Shortly after humans left the trees, 6 million years ago, they started naming their environment, Black Rock, Long Water, Dark Wood, Water Fall, Spring Field, Sea of Grass, Blue Mountain, Hippo Campus, etc.
Six million years later, they had named the whole planet. The continents were named last because mankind had no clue of the shape of the earth for a long time. The Age of Discovery, or the Age of Exploration, the serious search for information and resources began in the 15th century, when European explorers sailed and charted much of the rest of the world, for various reasons. By the beginning of the 20th century, most of the Earth’s surface had been explored, no more blank areas, except for the deep sea.
Eurasia is a single landmass and the largest continent on the planet. The supercontinent covers an area of about 51 million km². Most of the continent “sits” on the Eurasian tectonic plate, except for the Indian and Arab subcontinent, which have their own tectonic ride.
Eurasia is subdivided by convention into Asia and Europe, separated from each other by the Caspian Sea, the Ural River, and the Urals (the Ural Mountains).
The Ural mountain range runs from the coast of the Arctic Ocean southwards through the western part of Russia.
The second-largest landmass is the continent of Africa with an area of 30.2 million km². Africa, as we know it, is in reality the visible part of the African tectonic plate; the rest of the plate is under the waters of various oceans and seas around its landmass.
The continent is subdivided by convention into North(ern) Africa, West(ern) Africa, East(ern) Africa, Central Africa, and Southern Africa.
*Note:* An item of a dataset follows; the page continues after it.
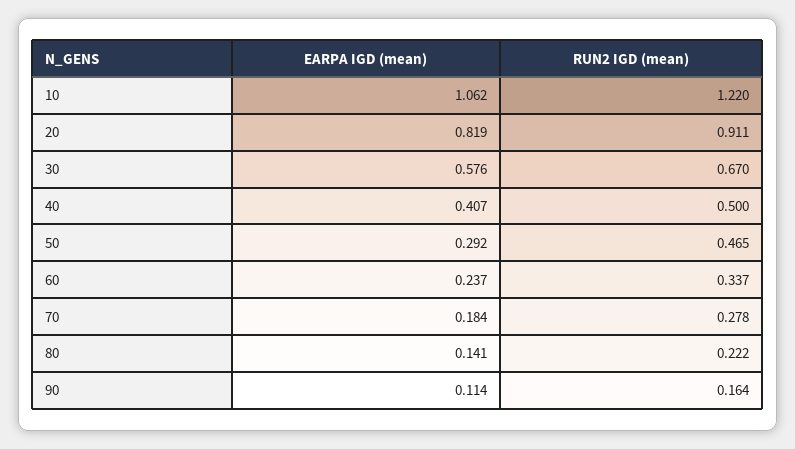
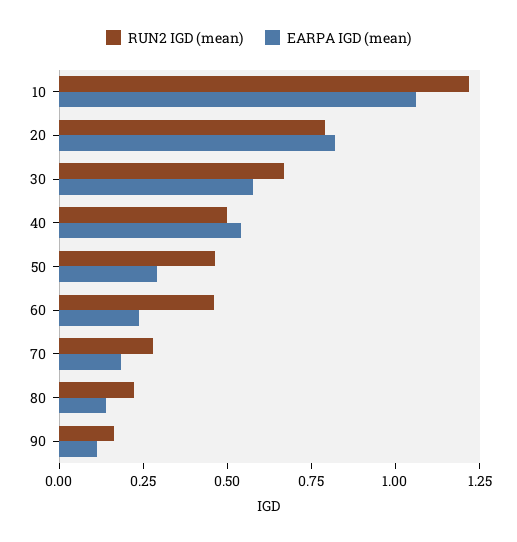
RUN2 IGD (mean), 20: 0.911 -> 0.8
EARPA IGD (mean), 40: 0.407 -> 0.55
RUN2 IGD (mean), 60: 0.337 -> 0.45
54 countries share the continent. 1,276 million people live in Africa.
The Americas consist of the continents of North and South America, which are joined by the Isthmus of Panama (Central America), plus the islands of the Caribbean. North and South America are geologically separate continental masses.
North America is Earth’s third-largest landmass, with an area of 24.2 million km². It is separated from mainland Asia (Russia’s Far East) by the 83 km (at the narrowest part) wide Bering Strait. However, a portion of eastern Russia (eastern Siberia) is, in reality, part of the North American plate.
Mainland North America is home to three countries, Canada, the United States, Mexico, and Greenland, the world’s largest island, which belongs geographically to North America.
North America is connected to South America by the Isthmus of Panama, a landbridge between the Caribbean Sea and the Pacific Ocean and home to seven countries: El Salvador, Costa Rica, Belize, Guatemala, Honduras, Nicaragua, and Panama.
South America is located almost entirely in the Southern Hemisphere. It is bordered in the west by the Humboldt Current of the Pacific Ocean and in the east by the Brazil Current of the South Atlantic Ocean. With an area of 17.8 million km², it is number four in the shortlist of the largest continents.
The continent is situated on the South American Plate, which meets the Caribbean Plate in the Caribbean Sea in the north, the Nazca plate in the South Pacific Ocean in the west. It adjoins the African plate in the east, and it borders the Antarctic Plate in the south.
Australia is both, a country and a continent; it is the smallest in our hitlist of the largest continents. Australia’s landmass measures 7.6 million km²; it is smaller than the area of Europe with about 10.2 million km². Australia travels together with the island of New Guinea on the Australia tectonic plate.
Antarctica has a land area of 14.2 million km², making it the world’s fifth-largest continent. Somewhere in the middle of this vast, cold, and hostile continent is the South Pole, the southernmost point on the surface of the Earth. The southernmost continent is the hub for one of the two endpoints of Earth’s rotation axis. Antarctica has its own tectonic plate, named the Antarctic plate.
Oceania isn’t a continent; it is a geographic region encompassing the islands of Micronesia, Melanesia, and Polynesia in the Pacific Ocean and the adjacent seas. For good measure, Australia and New Zealand are included in the Oceanian area.